Sementara menurut seorang pebisnis Muslim, U Minn Aung, "Semua orang pergi." Ia memindahkan istri dan putrinya ke Yangon usai kerusuhan 2013.
U Minn Aung mengisahkan, dirinya sempat dirawat di rumah sakit akibat terluka parah dihajar massa kala kerusuhan. Hotelnya dirusak oleh sekelompok penjarah, dan kini ia tengah berjuang membiayai sewa rumah untuk keluarganya di ibukota melalui usaha toko kecil di Meiktila.
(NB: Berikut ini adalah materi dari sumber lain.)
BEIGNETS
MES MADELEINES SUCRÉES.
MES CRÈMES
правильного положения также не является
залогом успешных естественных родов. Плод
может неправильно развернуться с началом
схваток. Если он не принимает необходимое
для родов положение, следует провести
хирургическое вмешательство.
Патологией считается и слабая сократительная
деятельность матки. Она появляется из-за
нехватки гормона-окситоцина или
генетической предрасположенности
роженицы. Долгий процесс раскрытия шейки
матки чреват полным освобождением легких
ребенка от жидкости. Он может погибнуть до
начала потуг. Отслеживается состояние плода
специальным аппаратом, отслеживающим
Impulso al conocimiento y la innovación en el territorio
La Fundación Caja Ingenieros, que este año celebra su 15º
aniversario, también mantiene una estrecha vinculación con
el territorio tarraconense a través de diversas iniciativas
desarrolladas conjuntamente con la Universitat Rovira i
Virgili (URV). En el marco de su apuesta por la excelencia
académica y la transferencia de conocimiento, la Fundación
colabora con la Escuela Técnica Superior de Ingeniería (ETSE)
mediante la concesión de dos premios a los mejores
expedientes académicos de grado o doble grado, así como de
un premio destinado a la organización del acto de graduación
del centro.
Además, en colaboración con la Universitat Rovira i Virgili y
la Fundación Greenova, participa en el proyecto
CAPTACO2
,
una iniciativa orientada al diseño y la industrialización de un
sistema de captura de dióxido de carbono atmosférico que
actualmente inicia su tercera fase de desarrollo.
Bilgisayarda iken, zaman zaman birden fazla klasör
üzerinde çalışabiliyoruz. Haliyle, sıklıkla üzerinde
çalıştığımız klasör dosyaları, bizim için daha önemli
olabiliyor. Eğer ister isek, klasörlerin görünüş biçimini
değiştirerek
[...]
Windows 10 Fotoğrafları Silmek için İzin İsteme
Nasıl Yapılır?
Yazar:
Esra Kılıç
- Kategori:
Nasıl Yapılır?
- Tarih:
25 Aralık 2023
Kerusuhan memang telah usai, namun intimidasi terus berlanjut.
"Kami merasa pembersihan etnis tanpa darah sedang berlangsung," ujar pengacara U Aung Thein.
Menakuti generasi muda
Tak hanya pamflet dan khotbah, biara milik U Wirathu kini turut memamerkan poster seram untuk disaksikan oleh generasi muda.
Belum lama ini, sejumlah anak sekolah berusia 13 tahun berdiri memandangi foto-foto yang diduga serangan kelompok Muslim terhadap biksu.
Seorang siswa, On Joe Thee, mengungkap bahwa ia memiliki beberapa teman Muslim di kelasnya. "Mereka biasanya menutup diri," ujarnya.
Sambil memandang poster, ia berkata lagi, "Itu mengerikan. Muslim itu jahat."